The knee-jerk reaction to that news would plausibly be fear that Le Pen, running second in the polls, would vaunt to front-runner status. But wait! The Fillon scandal appears to have worked first and foremost to the benefit of Emmanuel Macron, an independent candidate with a moderate center-left platform who has surged to front-runner status. A Macron win would shake up France's ossified political system, but arguably in a productive way less likely to be a direct threat to Eurozone integrity. Add to that the likelihood of Angela Merkel winning her fourth term later in the year, and suddenly the Great European Crack-up of 2017 looks less probable.
Europe: the Micro Case
What about the bottom-up view? Well, the obvious place to start would be the valuation gap between US shares and their European counterparts. According to Thomson Reuters Datastream, the twelve month forward P/E multiple for the Euro Stoxx 600, a regional benchmark, is less than 15 times. The forward P/E for the S&P 500, on the other hand, is over 17 times. Now, there have been reasons a-plenty to attach higher valuations to US companies in recent years. Nonetheless, when whole asset classes go out of favor there are usually some very good names that get unfairly tarnished with the macro discount brush.
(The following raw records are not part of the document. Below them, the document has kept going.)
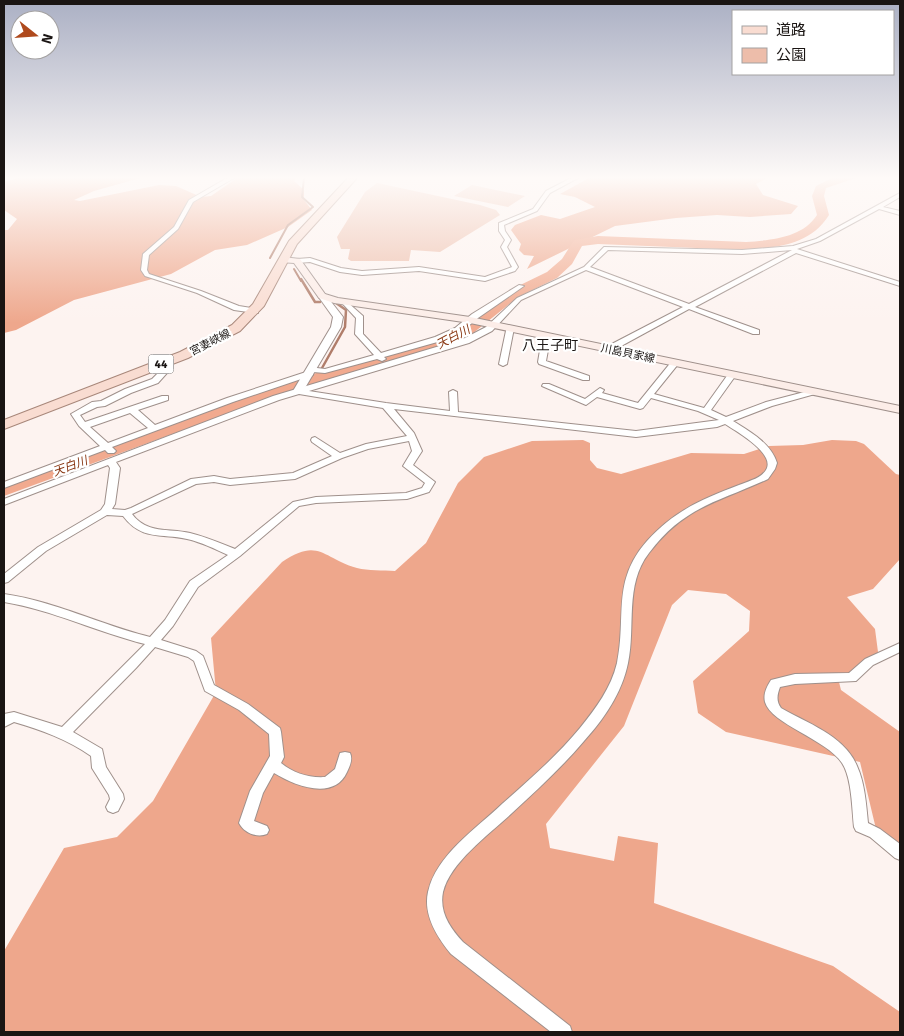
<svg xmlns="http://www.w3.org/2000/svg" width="904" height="1036" font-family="Signika,'Noto Sans JP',sans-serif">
<rect width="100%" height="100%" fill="#fdf3f0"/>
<!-- green -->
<path fill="#edbdaa" d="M377,183L480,205L496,210L500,215L440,252L411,250L409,261H351L348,259L350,249H341L337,237L365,192Z
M472,185L525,196L508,207L454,196Z"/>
<!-- forest -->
<path fill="#eea78c" d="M18,178H140L94,191L74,200L80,201L159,185L176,186L201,197L211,196L237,178H296L294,181L304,190V200L312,210L288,227L247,245L215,250L171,274L74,300L16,330L4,333V230H8L17,219L4,210V182Z
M589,178H767L756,184L763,195L798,206L791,214L750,217L717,215L676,218L615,226L527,269L534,256L524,255L519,250L521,244L511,230L515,225L541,215L560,219L595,207L575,197L560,194Z
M583,440L590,443V460L597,468L621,474L691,453L744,454L769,446L803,445L832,440L856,441L864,444L896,474L900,475V559L873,589L847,597L875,629L878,652L839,682L841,690L900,732V846L876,829L860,762L726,732L698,713L693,681L749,631L750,611L726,594L688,590L672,605L624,726L546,824L550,848L614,861L618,836L658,843L654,903L833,966L900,1012V1032H4V951L64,848L117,837L153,801L216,692L211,638L282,562C319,537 322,558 357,568C368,571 383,570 395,571L426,543L458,483L484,457L532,441Z"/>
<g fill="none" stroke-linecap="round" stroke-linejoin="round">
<!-- stream-far1 -->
<path stroke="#b07d6a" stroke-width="2" d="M270,258L288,225L313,207L302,197L304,178
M294,269L301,281"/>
<!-- stream -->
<path stroke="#b07d6a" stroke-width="2.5" d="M301,279L315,302H320
M317,377L345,327L346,310L336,303"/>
<!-- river -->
<path fill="#f1aa8f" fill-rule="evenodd" d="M832,178H856L826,188L824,196L829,215C810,245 779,247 746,250L598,244L582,246L572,264L557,278L518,297L467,338L433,352L376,369L345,374L289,391L4,496V484L277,385L336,367L374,360L423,346L457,332L508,291L547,272L562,259L574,240L598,236L746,242C772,240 802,238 817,215L812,196L816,186Z"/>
<defs>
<path id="minor" d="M227,178H234L193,202L178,229L149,255L147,270L149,274L201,291L239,306L258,309V313H255L234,310L197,293L145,276L141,270L143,254L174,227L189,200Z
M571,178H578L550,193L537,211L504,225L505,231L511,240L507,247L518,267L515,271L485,281L419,271L362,275L340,272L310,262L297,263L294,261L297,259L310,258L341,268L362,271L419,267L485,277L512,267L501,247L505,240L499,231V223L533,209L546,191Z
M900,193V197L883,207L900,211V215L879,209L820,241L797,249L900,282V286L796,253L695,307L759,330V334H753L689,309L612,351H606V347L683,307L586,270L521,300L492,331L469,343L309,391L386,403L450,411L449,392L453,390L457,392L458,412L636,431L719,420L698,411L651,398L643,408L640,409L597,397L586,405L542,386L543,384H549L585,399L600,388L604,390L602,393L638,403L672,361H675L679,363L654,394L704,408L729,373H735L736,375L711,410L726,417L766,402L812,390L816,392L815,394L772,406L733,421C749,431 771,443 777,463L775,469L768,479C719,502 684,506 649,553C624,585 636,627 628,663C622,693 604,719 584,741C562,767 537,790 512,813C491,833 450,862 443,892C439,912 450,928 463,942L570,1026L572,1032H551L451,954C437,937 423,915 428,892C436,855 476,829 502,804C529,780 557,756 580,728C596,708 611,688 617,663C627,616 611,582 647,541C674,511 702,499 739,485C748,481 763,478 767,468C773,452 736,431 725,424L717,427L636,437L394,409L414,433L422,451L413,465L435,482L429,492L407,499L316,503L299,506L240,556L198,587L173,626L161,640L196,651L203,656L214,685L248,704L280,728L281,732L284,757L281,763C293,773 309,778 325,777L335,769L340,753L345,752L350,753C353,759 350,766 347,772C334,801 295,786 274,773L263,793L254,821L267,826L269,830L267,834C257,838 244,833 239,823L250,791L270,756L269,734L239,710L205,691L194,661L188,657L155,647L136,668L73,732L102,749L106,767L123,794L124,799L118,811L113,813L108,811L106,807L110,799L109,795L92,768L91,756C67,739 41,730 14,722L4,727V714L14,712L62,727L145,644C97,632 52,610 4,602V594C54,601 101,625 150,637L165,620L190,581L228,555C215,549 201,542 187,539C161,533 142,541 123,516L107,515L46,551L8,582L4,583V574L38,547L101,510L105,504L110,468L108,465L4,505V499L273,396L463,339L486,327L517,298L584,267L604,247L742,250L793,246L816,239ZM608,250L742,254L792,250L689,304L590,267ZM299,394L383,408L407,436L366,444L340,453L315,437L312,438L311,440L312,442L332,456L293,473L230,479L214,476L191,479L131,508L125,510L112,509L115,504L120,468L116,462L279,400ZM409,441L412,451L403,466L425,483L422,488L406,493L316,497L293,502L235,549C220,543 206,537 190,533C168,528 147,534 132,514L196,484L214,482L230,485L295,479L342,458L368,449Z
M519,285L524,286L478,318L461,332L441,341L384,357L386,359L382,361L377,359L325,373L313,372V375L233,402L112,447L116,451L114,453H108L105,450L4,488V482L100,446L79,426L71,414L92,402L101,401L125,389L152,379L158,373L151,369V365H157L167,373L158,383L131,393L105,406L97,407L80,415L85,422L162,396H168V400L138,410L155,425L227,398L309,371L308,369L309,367L325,369L374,355L355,334L356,318L342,303V301H346L363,316V334L381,353L435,337L455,328L472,314ZM130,413L148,428L108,443L90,427Z
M507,326H513L514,328L507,364L503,366L499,364Z
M551,335H554L558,337L548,350L546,361L589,376V380H583L539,364L538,362L540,350Z
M900,643V652L873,665L856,681L795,684L780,687C777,695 776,701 781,708C807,723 845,736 857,766C865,784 866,804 868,823L880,829L900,844V860L895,858L870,837L856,831L854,827C852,809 852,778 842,763C826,739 771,724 765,702C763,694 767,686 771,680L795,674L849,673L865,659Z"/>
<path id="tertiary" d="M322,293L325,294L343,317L341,327L302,393H294L293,391L331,327L333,317L318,296Z"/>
<path id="secondary" d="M283,257L300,259L325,294L338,298L470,317L900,406V413L470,323L334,303L319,298L294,263L280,262V258Z"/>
<path id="primary" d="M348,178H357L297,244L264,306L240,331L188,358L4,429V420L180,352L232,325L253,304L289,241Z"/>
</defs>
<!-- minor casing -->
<use href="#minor" stroke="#9f908b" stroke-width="2"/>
<!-- tertiary casing -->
<use href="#tertiary" stroke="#9f908b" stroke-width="2"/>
<!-- secondary casing -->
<use href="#secondary" stroke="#9f908b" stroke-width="2"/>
<!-- primary casing -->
<use href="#primary" stroke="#a8877a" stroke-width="2"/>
<!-- minor -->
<use href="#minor" fill="#fff" fill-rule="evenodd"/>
<!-- tertiary -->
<use href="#tertiary" fill="#fff" fill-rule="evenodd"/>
<!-- secondary -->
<use href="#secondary" fill="#fcede8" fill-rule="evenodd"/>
<!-- primary -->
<use href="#primary" fill="#f9dcd1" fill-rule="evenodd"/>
</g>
<!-- sky -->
<linearGradient id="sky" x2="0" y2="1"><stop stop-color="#abb0c4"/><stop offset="0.55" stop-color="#fefaf8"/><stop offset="1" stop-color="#fefaf8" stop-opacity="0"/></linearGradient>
<rect width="904" height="323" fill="url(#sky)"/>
<g text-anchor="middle" stroke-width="4.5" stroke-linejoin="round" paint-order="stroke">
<!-- far-street labels -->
<g font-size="11" fill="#1a1513" stroke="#fff">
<text transform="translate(210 342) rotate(-27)" y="4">宮妻峡線</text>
<text transform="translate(628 353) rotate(12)" y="4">川島貝家線</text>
</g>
<!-- far-water labels -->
<g font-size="12" font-style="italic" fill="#893611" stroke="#fff">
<text transform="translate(453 337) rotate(-28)" y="4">天白川</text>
<text transform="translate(70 466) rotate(-20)" y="4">天白川</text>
</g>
<!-- shield labels -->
<rect fill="#fff" stroke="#5f5b5a" stroke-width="1" x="148.5" y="354.5" width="25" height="19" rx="4"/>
<g font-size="12" font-weight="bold" fill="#1a1513">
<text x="161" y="368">44</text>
</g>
<!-- far-quarter labels -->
<g font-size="14" fill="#1a1513" stroke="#fff">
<text x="550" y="350">八王子町</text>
</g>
</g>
<!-- border -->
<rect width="904" height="1036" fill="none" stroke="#1a1513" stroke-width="10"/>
<!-- legend -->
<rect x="732" y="10" width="162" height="65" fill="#ffffff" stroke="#a3a1a1"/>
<rect x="742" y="26" width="25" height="8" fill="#f9dcd1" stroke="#a3a1a1"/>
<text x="776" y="35" font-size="15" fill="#1a1513">道路</text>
<rect x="742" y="48" width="25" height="15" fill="#edbdaa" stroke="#a3a1a1"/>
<text x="776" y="60" font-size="15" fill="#1a1513">公園</text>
<!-- north arrow -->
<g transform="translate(35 35) rotate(107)"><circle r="24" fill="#ffffff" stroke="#a3a1a1"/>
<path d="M0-4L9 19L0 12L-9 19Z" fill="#af4a1d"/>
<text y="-8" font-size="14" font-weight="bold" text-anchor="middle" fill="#1a1513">N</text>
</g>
</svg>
One area where some contrarians may have been seen fishing about recently is for shares of companies with a significant portion of their revenues derived from outside Europe, particularly in North America or China & Southeast Asia. Remember that for every Procter & Gamble there is a Unilever, for every Exxon Mobil a Royal Dutch Shell. And some of the world's leading industrial materials concerns - a sector particularly embraced by the Trump trade crowd - hail from Europe, among them Germany's Heidelberg Cement and France's Lafarge. If you really have to play the infrastructure trade, why not play it with more attractively-valued shares?
The Currency Factor
For a dollar-denominated investor, Europe has been a disappointment for many, many years, and one of the main reasons for that has been the secular bull run of the US dollar. The consensus outlook for the dollar remains strong, mostly due to the imagined outcome of a sequence of interest rate hikes in the US while the Eurozone continues to feed its monetary stimulus program. Every percentage gain by the dollar against the euro is a percentage taken away from the price performance of EU shares in local currency terms. For most of the past eight years, that has been a daunting obstacle.
Again, though, if those EU inflation headlines continue into a trend it is likely to, at the least, put upward pressure on intermediate and long benchmark yields in the Eurozone, which in turn would provide some support to the euro. Back in the US, we continue to see the pace of rate increases by the Fed proceeding gradually and below-trend for some time to come (this squares with our view that the tidal wave of net new infrastructure spending is more a creation of hyperactive investor imaginations than actual likely policy in 2017). With the dollar hovering just a few points above euro parity, there is at least a reasonable case to make that the dollar's bull run may settle back a bit from its recent pace - indeed, we saw perhaps a preliminary sign of this with the greenback's weak January trend.
None of this means that European equities are a fat-pitch obvious source of value. But in a world of expensively priced assets, sometimes it pays to get into the heads of the contrarians and see what they are thinking. We will continue to send reports from this corner of the market as we assess alternative opportunities over the coming weeks and months.